Mind the Inclusivity Gap: Multilingual Gender-Neutral Translation Evaluation with mGeNTE
This addresses the problem of inclusive multilingual technologies for users of languages with gendered morphology, but it is incremental as it builds on existing GNT research with a new resource and evaluation.
The paper tackled the challenge of gender-neutral translation (GNT) across multiple languages by introducing mGeNTE, an expert-curated resource, and found that state-of-the-art language models recognize when neutrality is appropriate but fail to consistently produce neutral translations, limiting usability.

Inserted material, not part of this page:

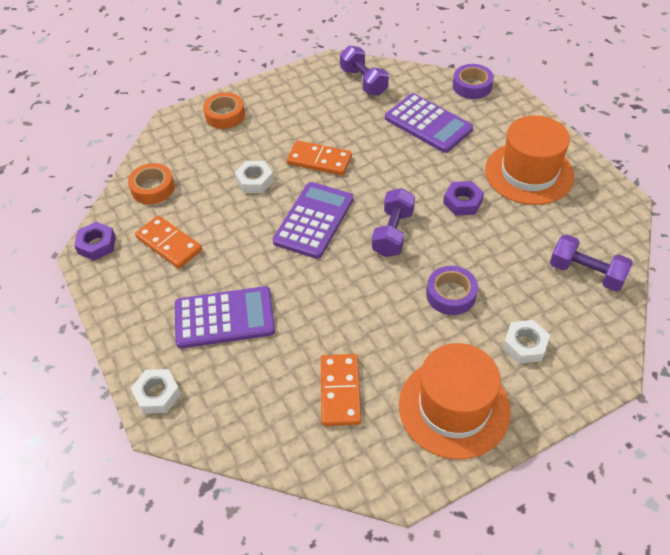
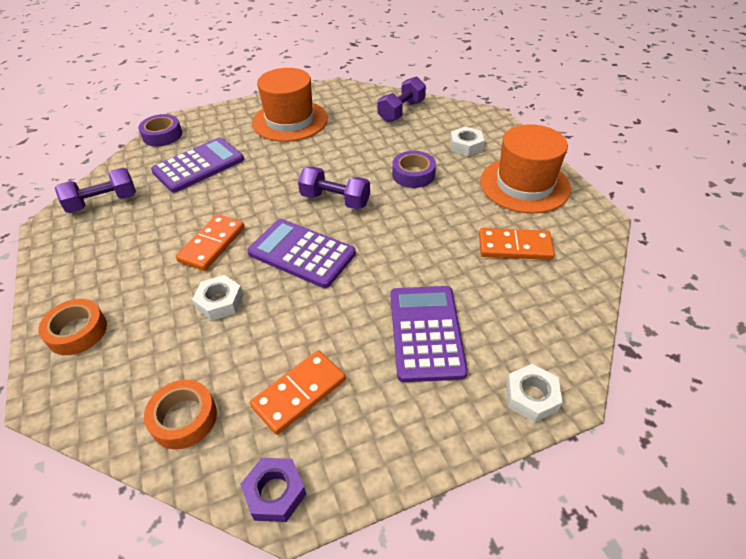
camera: 85 degrees left, 5 degrees down
purple nut [443,181,484,216] -> none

Avoiding the propagation of undue (binary) gender inferences and default masculine language remains a key challenge towards inclusive multilingual technologies, particularly when translating into languages with extensive gendered morphology. Gender-neutral translation (GNT) represents a linguistic strategy towards fairer communication across languages. However, research on GNT is limited to a few resources and language pairs. To address this gap, we introduce mGeNTE, an expert-curated resource, and use it to conduct the first systematic multilingual evaluation of inclusive translation with state-of-the-art instruction-following language models (LMs). Experiments on en-es/de/it/el reveal that while models can recognize when neutrality is appropriate, they cannot consistently produce neutral translations, limiting their usability. To probe this behavior, we enrich our evaluation with interpretability analyses that identify task-relevant features and offer initial insights into the internal dynamics of LM-based GNT.